* _DATA TO USE_
# # # # #
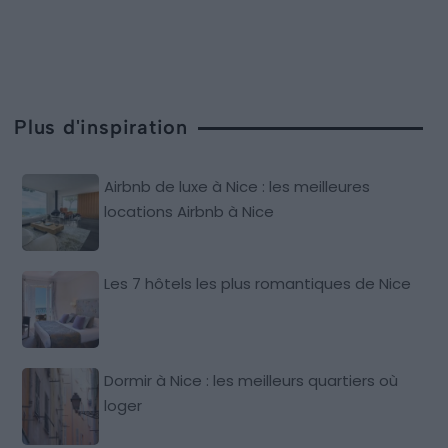
Plus d'inspiration
Airbnb de luxe à Nice : les meilleures
locations Airbnb à Nice
Les 7 hôtels les plus romantiques de Nice
Dormir à Nice : les meilleurs quartiers où
loger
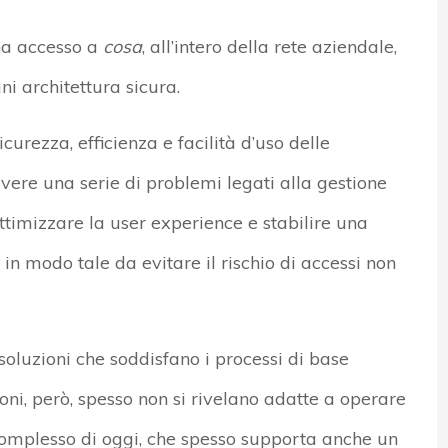
ha accesso a
cosa
, all’intero della rete aziendale,
ni architettura sicura.
urezza, efficienza e facilità d’uso delle
lvere una serie di problemi legati alla gestione
 ottimizzare la user experience e stabilire una
 in modo tale da evitare il rischio di accessi non
oluzioni che soddisfano i processi di base
ni, però, spesso non si rivelano adatte a operare
complesso di oggi, che spesso supporta anche un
# # # # #
* _WHAT YOU HAVE TO DO_
Could you show every line of the listing that holds the string "Airbnb"?

* _COMPLETED EXERCISE_
Airbnb de luxe à Nice : les meilleures
locations Airbnb à Nice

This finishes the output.